IEEE 754，除以零 [英] IEEE 754, division by zero

问题描述

我知道在标准IEEE 754中允许零除.我想知道它是如何用二进制表示的.

I know in standard IEEE 754 division by zero is allowed. I want to know how it's represented in binary.

例如，十进制的0.25是 0 01111101 00000000000000000000000 以二进制形式.相对于5.0/0.0或0.0/0.0，它们具有二进制表示形式吗?它们是相同的吗? 谢谢.

For example, 0.25 in decimal is 0 01111101 00000000000000000000000 in binary. What about 5.0/0.0 or 0.0/0.0 do they have represenation in binary, and are they same? Thanks.

推荐答案

当您将有限数除以零时，将得到一个无穷大，并带有您要除法的数字的符号.所以5.0/0.0是+ inf，但是0.0/0.0返回的是QNaN不定式.

When you divide a finite number by zero you'll get an infinity with the sign of the number you tried to divide. So 5.0/0.0 is +inf but 0.0/0.0 returns something called a QNaN indefinite.

假设我们将负一除以零.因为这会导致预先计算的异常，所以我认为了解发生情况的关键在于英特尔在4.9.1.2节中使用的响应"语言.

Let’s say we are dividing negative one by zero. Because this results in a pre-computed exception I think the key to understanding what happens is in the "response" verbiage Intel uses in section 4.9.1.2

除零异常的屏蔽响应是设置ZE标志，并返回一个以操作数的符号的异或运算的无穷大符号.

The masked response for the divide-by-zero exception is to set the ZE flag and return an infinity signed with the exclusive OR of the sign of the operands.

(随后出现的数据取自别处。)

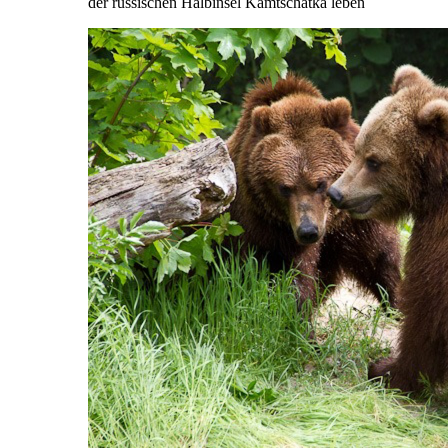
der russischen Halbinsel Kamtschatka leben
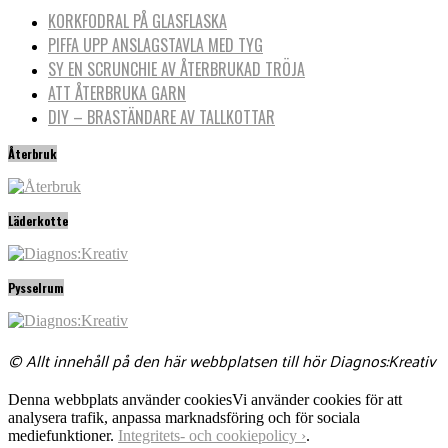
KORKFODRAL PÅ GLASFLASKA
PIFFA UPP ANSLAGSTAVLA MED TYG
SY EN SCRUNCHIE AV ÅTERBRUKAD TRÖJA
ATT ÅTERBRUKA GARN
DIY – BRASTÄNDARE AV TALLKOTTAR
Återbruk
Läderkotte
Pysselrum
© Allt innehåll på den här webbplatsen till hör Diagnos:Kreativ
Denna webbplats använder cookies
Vi använder cookies för att
analysera trafik, anpassa marknadsföring och för sociala
mediefunktioner.
Integritets- och cookiepolicy ›
.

我希望我没看错.由于零掩码位(位于x87 FPU的控制字中)为1，因此一旦fpu在用于除法的操作数中检测到零，则预计算的异常标志将置1.现在处理器知道要执行以下操作:

I hope I’m reading this right. Since the Zero mask bit (found in the control word of the x87 FPU) is a 1, the pre-computed exception flag becomes set once the fpu detects the zero in the operand used for division. Now the processor knows to do something like this:

    1 sign of operand 1, our -1.0
xor 0 sign of operand 2, the zero 
----------
    1 response

现在有了响应位，我知道我是正无穷大还是负无穷大

Now with that response bit I know whether I have a positive or negative infinity

-inf 1 11111111 00000000000000000000000
-----+-+------+-+---------------------+
     | |      | |                     |
     | +------+ +---------------------+
     |    |               |
     |    v               v
     | exponent        fraction
     |
     v
     sign

如果我改用正1.0并除以零:

If I had a positive 1.0 instead and divided by zero:

    0 sign of operand 1
xor 0 sign of operand 2
-----------
    0 

现在我有 inf 0 11111111 00000000000000000000000

只要分子为正，并且除以零，您将获得相同的正无穷大. 这是我想像的当我运行这样的事情时发生的事情:

As long as the numerator is positive and you're dividing by zero you'll get the same positive infinity. This is what I imagine happening when I run something like this:

int main() {
    SetExceptionMask(exAllArithmeticExceptions);    
    float a = -1;
    float b = a / 0.0f;
    printf("%f\n", b);
}

结果是-inf，看起来像这样1 11111111 00000000000000000000000

The result is -inf which looks like this 1 11111111 00000000000000000000000

QNaN(安静而不是数字")对于调试特别有用，它通过几种不同的方式生成，但是0.0/0.0将返回如下所示的内容:

QNaNs ("quiet not a number") are especially helpful for debugging and are generated through a few different ways but 0.0/0.0 will return something that looks like this:

qnan 0 11111111 10000000000000000000000
-----+-+------+-+---------------------+
                |                     |
                +---------------------+
                         |
                         v
                      fraction

现在，软件可以出于任何目的操纵QNaN分数中的位，通常这似乎是出于诊断目的. 要了解更多信息，我建议观看部分31( https://youtu.be/SsDoUirLkbY )和33(<此英特尔手册阅读的href ="https://youtu.be/3ZxXSUPSFaQ" rel ="nofollow noreferrer"> https://youtu.be/3ZxXSUPSFaQ ).

Now software can manipulate the bits in the fraction of a QNaN for any purpose, usually this seems done for diagnostic purposes. To learn more I recommend watching parts 31(https://youtu.be/SsDoUirLkbY), and 33(https://youtu.be/3ZxXSUPSFaQ) of this Intel Manual reading.

这篇关于IEEE 754，除以零的文章就介绍到这了，希望我们推荐的答案对大家有所帮助，也希望大家多多支持IT屋！